## Task requirements
(1) In the robbery appeal passage, swap "Nokia" for "Samsung" and write out the text between "18. The appellant" and "its IME1 numbers.", inclusive.
(2) In the robbery appeal passage, whom did the appellant name in his defense as the person who robbed the victim?
(3) Carry the robbery appeal passage forward from its last sentence.

## Passage shown

▼

18. The appellant further submit that the property alleged to have been stolen was money totaling Ksh.1,550/= and a phone but the circumstances were not grievous and the force used was minimal and if any crime was committed, it was under Section 296 (1) of the Penal Code which is simple robbery or stealing under Section 275 of the Penal Code.
19. Further that all the recorded stolen properties do not bear serial numbers, Mobile phones; Techno valued at Ksh.15001/= Nokia valued at Ksh.1700/= and it was impossible for the court to differentiate the stolen property and any other property of the same make and model, taking into considerations that most of the items are common Phones used by every person and it was a misdirection for the learned trial magistrate to hold that the appellant stole a Techno phone and a Nokia phone without categorizing what kind of Phone and its IME1 numbers.
20. Further that no inventories were made and PW4 did not visit the scenes of crime, the list of exhibits given in the charge sheet does not bear serial numbers and it was impossible to differentiate these Phones with any other Phones of similar make; further that no receipt or marks of identification were produced in court to prove that the items belonged to the complainants. That the prosecution witnesses, who recovered the phone were not called to testify thus, the recovered Phone could not be valid as evidence without calling the person who recovered it as the phone was recovered from the compound of the complainant. That without any corroborative evidence, there is only the allegation of Pwl and Pw4 that some items were recovered. He relied on the case of Samuel Mwangi Macharia and Another vs Republic (2015): eKLR. That no direct evidence was adduced to implicate the appellant. He also relies on the case of Suleiman Juma Alias Tom vs Republic cr. App. No. 181 of 2002 and argues that the charge of robbery with violence was not proved against the appellant by the evidence before court.
21. The appellant submits that the trial court failed to analyze the appellant's defence and give reasons as to why the defence was not admissible before giving a verdict. He submits that he gave unsworn evidence; that the charge was fabricated and the case was poorly investigated. He argues that the prosecution was supposed to invoke Section 309 of the Criminal Procedure Code and seek leave to adduce further evidence to rebut the appellant's defence and failure which the offence of robbery with violence cannot be said to have been proved. He urges this court to allow his appeal.
Respondent’s Submissions 22. The prosecution counsel Ms. Ratemo submitted orally in court that the accused was charged with the offence of robbery with violence and the prosecution availed 4 witnesses. She submitted that the prosecution was required to establish 3 ingredients of the offence of robbery with vilolence.she submitted that the complainant testified that the accused took money kshs 1550/= and a mobile phone from him and in the course of the robbery, the accused was armed with a panga and he hit the panga on the ground and told them that he had come for them.
23. She further submitted that during cross examination, it was not disputed that the accused went to the scene on the material day and that he had a panga and the panga was used to instill fear on the complainant and those who were with him. Further that it is not disputed that the complainant lost Kshs. 1550/= and mobile phone; and submitted that Pw2 and pw3’s corroborated Pw1’s evidence by stating that the appellant was carrying a panga and he used the panga to threaten them.
24. She submitted that the Appellant on his part did not avail any witness to corroborate his evidence of alibi and there was no notice of alibi prior to the start of hearing so as to enable the prosecution to verify whether or not the appellant was at the scene. She further submitted that in his defence, the appellant said that the person who robbed the victim was one Kangogo.

▲

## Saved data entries
▼

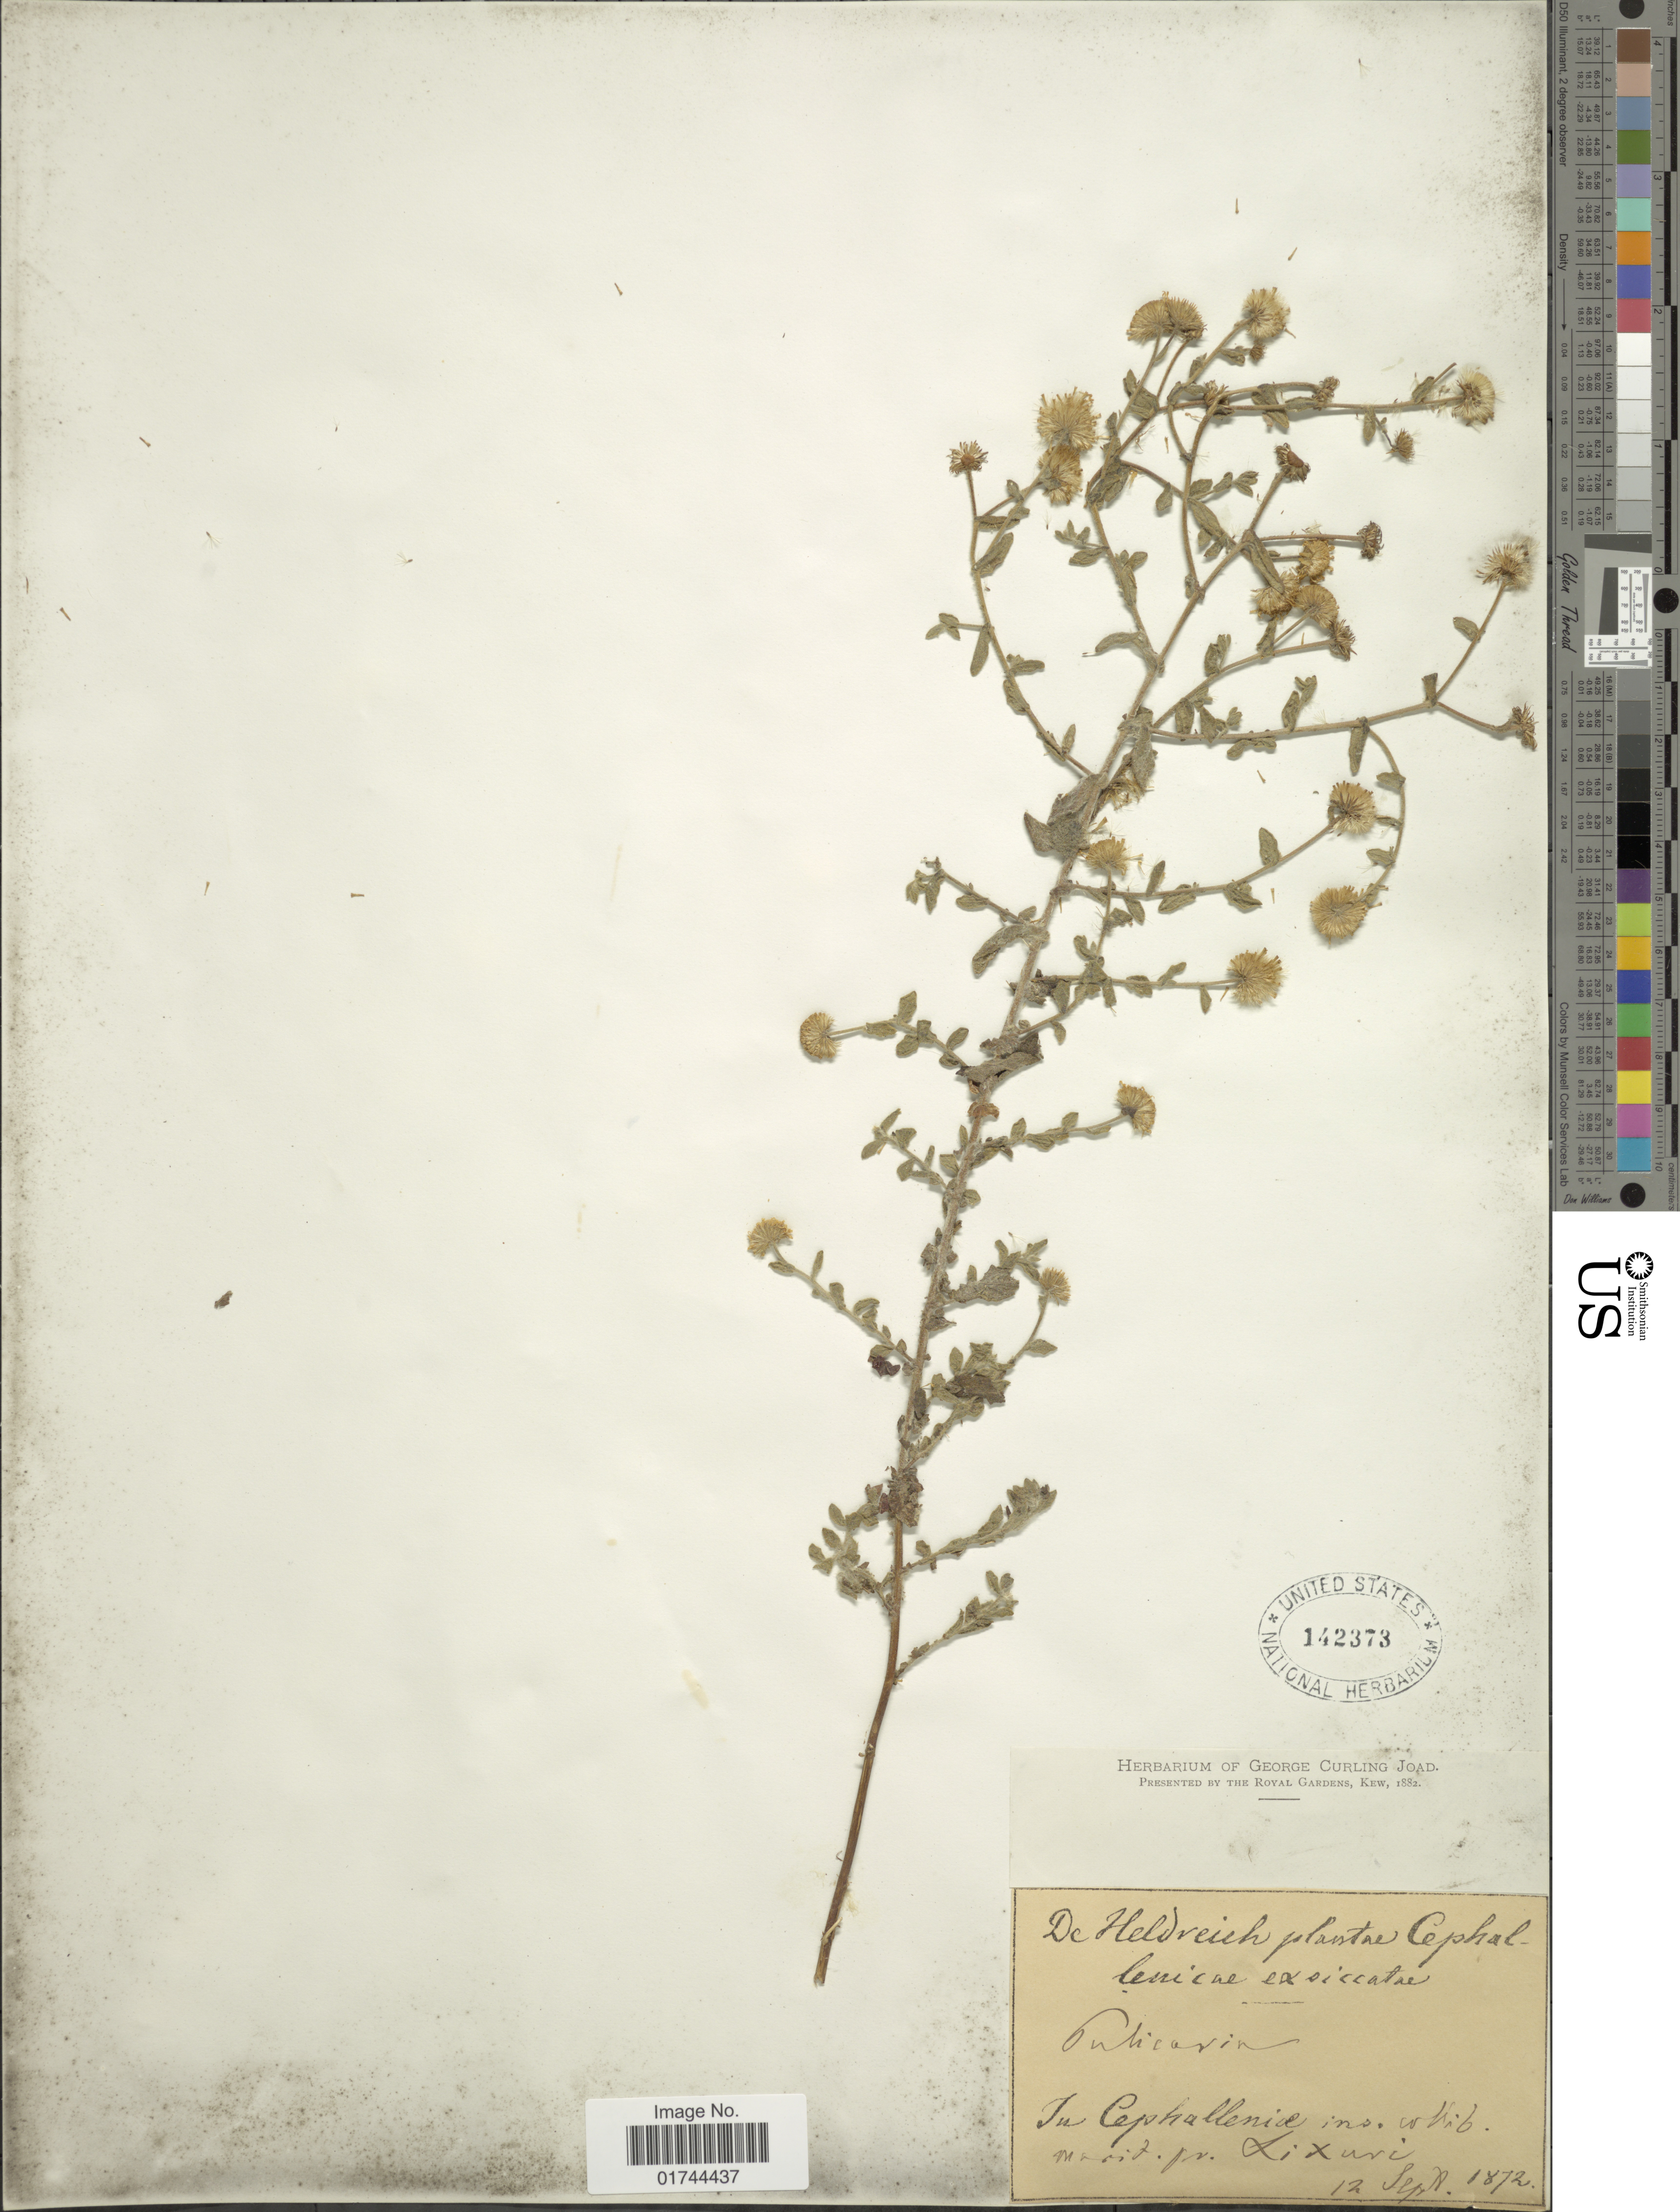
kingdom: Plantae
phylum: Tracheophyta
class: Magnoliopsida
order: Asterales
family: Asteraceae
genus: Pulicaria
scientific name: Pulicaria sp.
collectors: Lixuri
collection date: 1872-09-12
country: Greece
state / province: Ionian Islands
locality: Cephallenicae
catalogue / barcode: US 142373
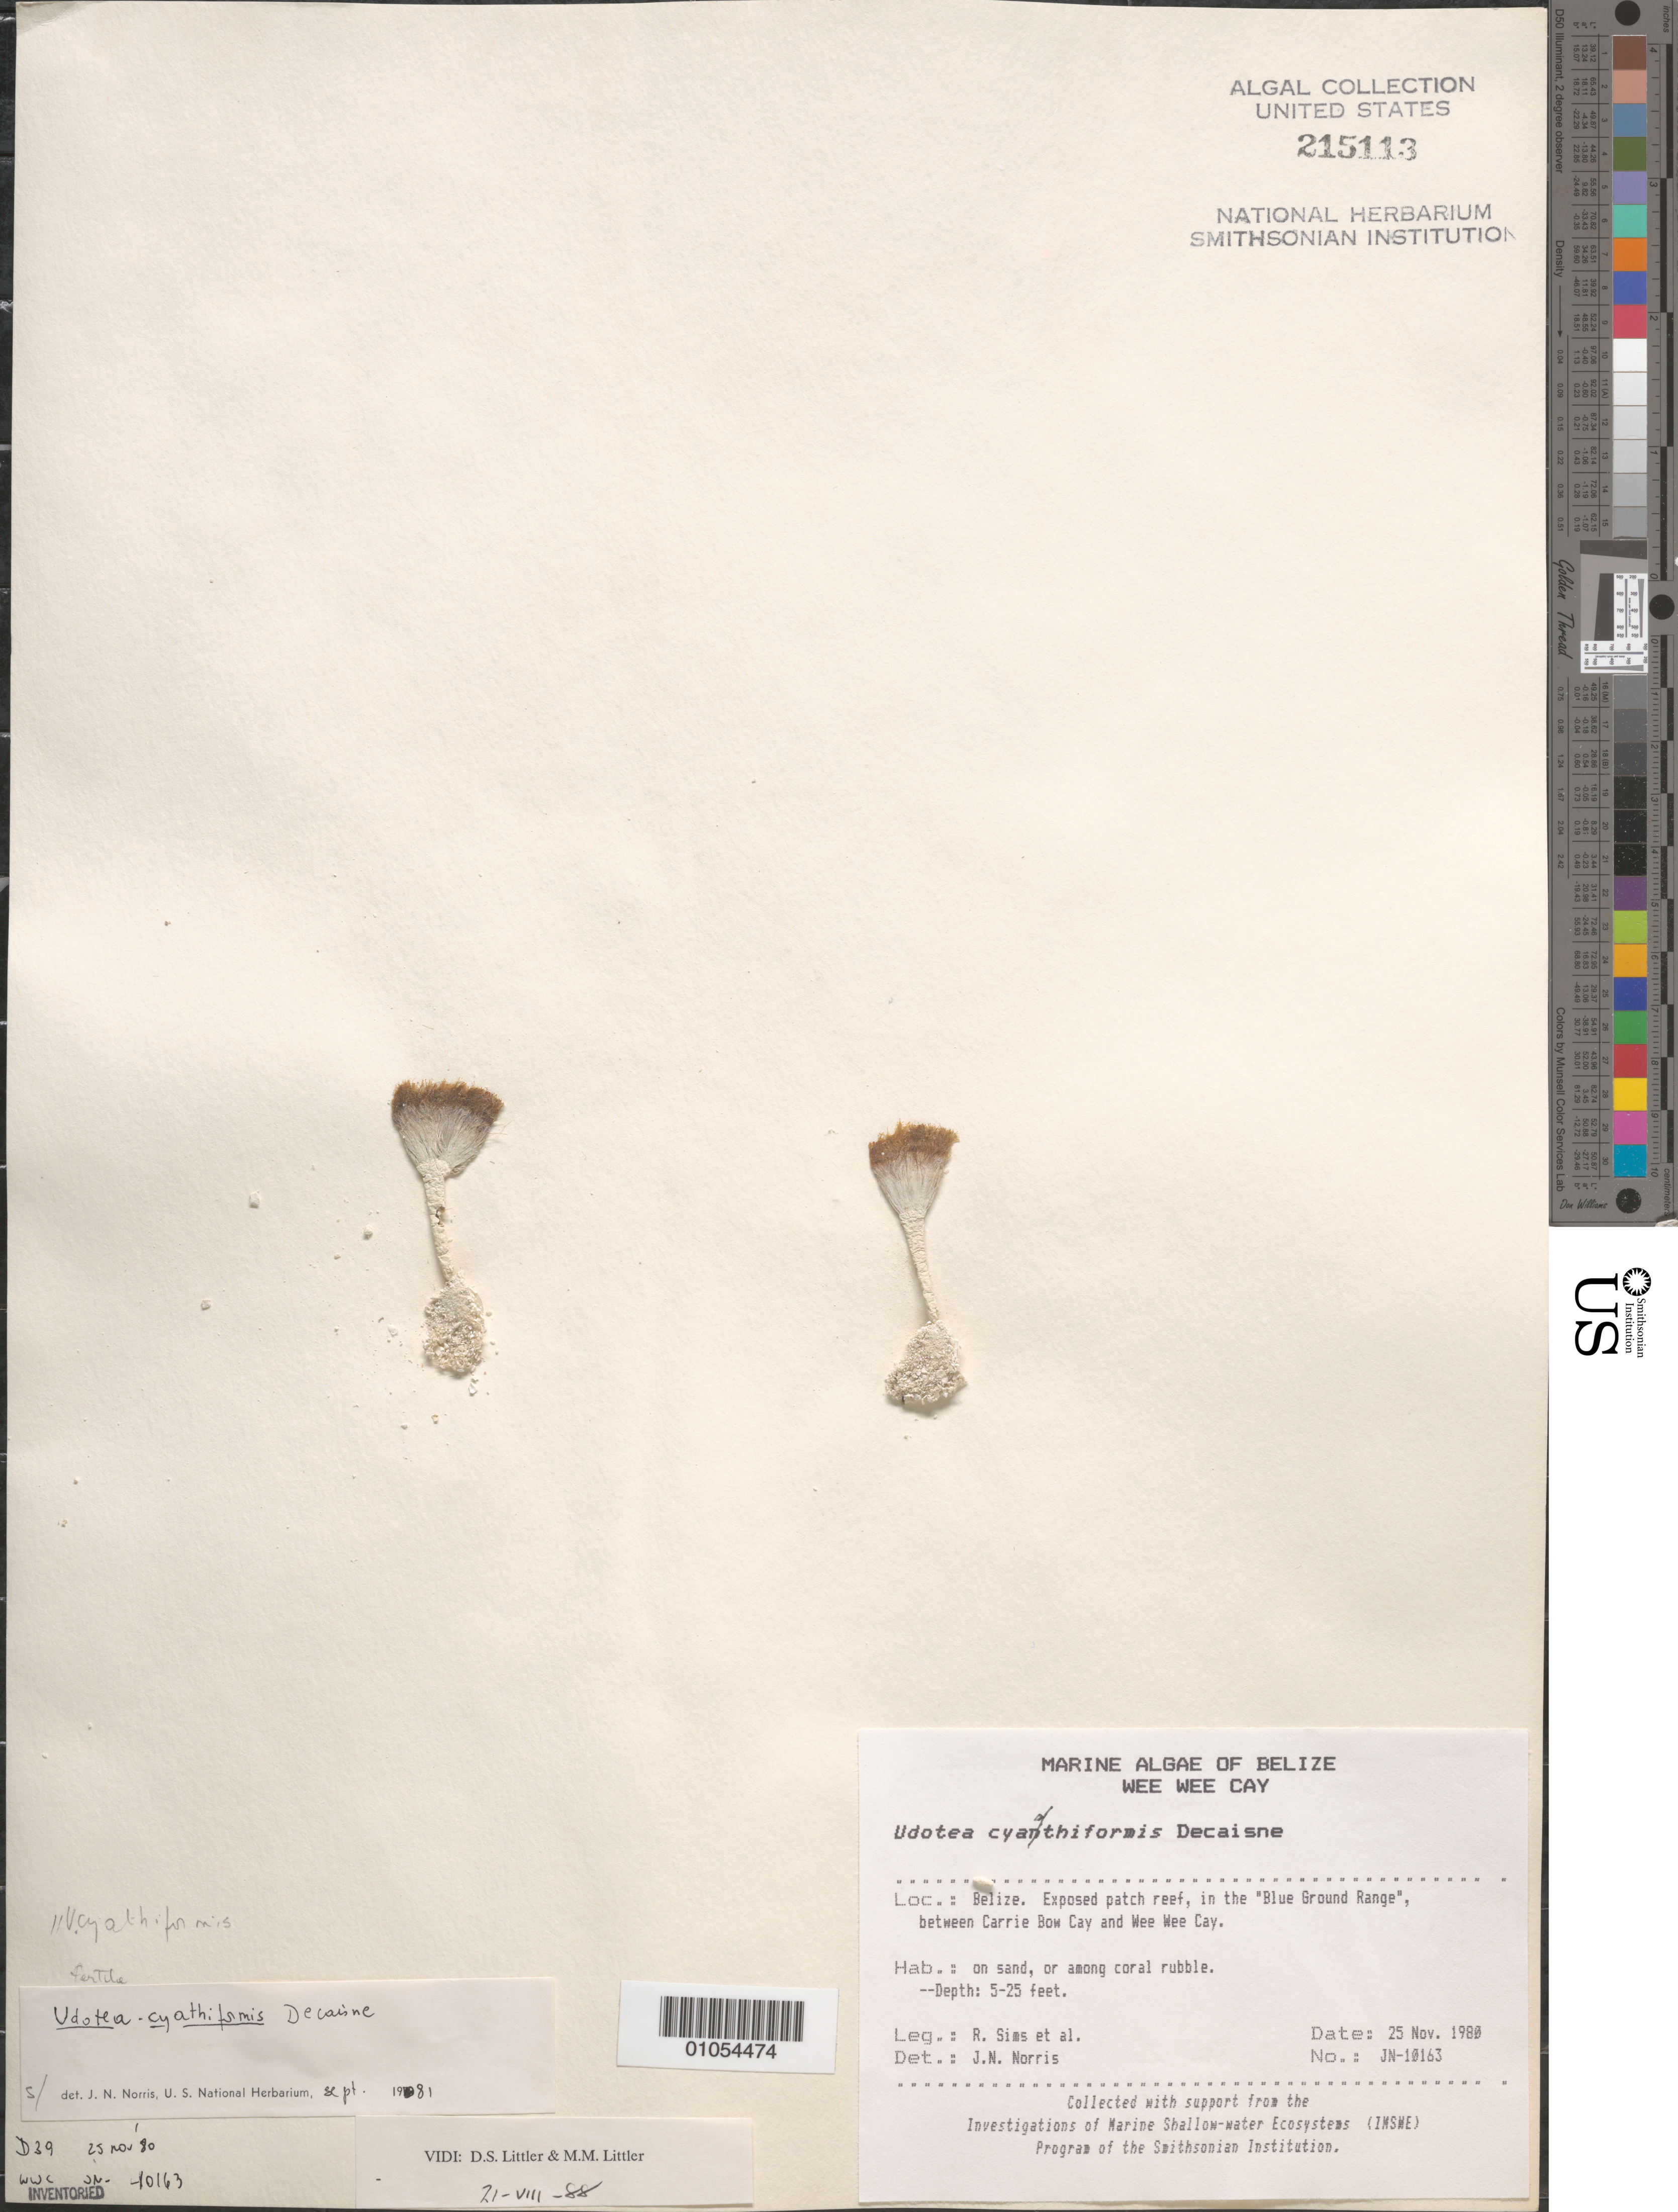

▲

## Results of the exercise
(1)
18. The appellant further submit that the property alleged to have been stolen was money totaling Ksh.1,550/= and a phone but the circumstances were not grievous and the force used was minimal and if any crime was committed, it was under Section 296 (1) of the Penal Code which is simple robbery or stealing under Section 275 of the Penal Code.
19. Further that all the recorded stolen properties do not bear serial numbers, Mobile phones; Techno valued at Ksh.15001/= Samsung valued at Ksh.1700/= and it was impossible for the court to differentiate the stolen property and any other property of the same make and model, taking into considerations that most of the items are common Phones used by every person and it was a misdirection for the learned trial magistrate to hold that the appellant stole a Techno phone and a Samsung phone without categorizing what kind of Phone and its IME1 numbers.

(2) The appellant said the robber was one Kangogo.

(3)
25. She submitted that the trial court considered the appellant’s defence and rejected it as there was no evidence of land dispute between the complainant and the appellant and that the appellant merely denied being at the scene at the time of the robbery but his defence confirmed he was at the scene at the time. That in his defence, he said he witnessed all that happened and it is important to note that while the appellant was being cross examining PW1, he did not raise land dispute and his defence was therefore an afterthought. She submits that the evidence adduced by prosecution was watertight and that the prosecution proved all the ingredients of the offence.
26. Th prosecution counsel submitted that the appellant was sentenced to serve death sentence and death sentence was usually reserved for the most heinous of offences of robbery with violence and therefore the trial court was justified in imposing the sentence as the same is provided for by the law.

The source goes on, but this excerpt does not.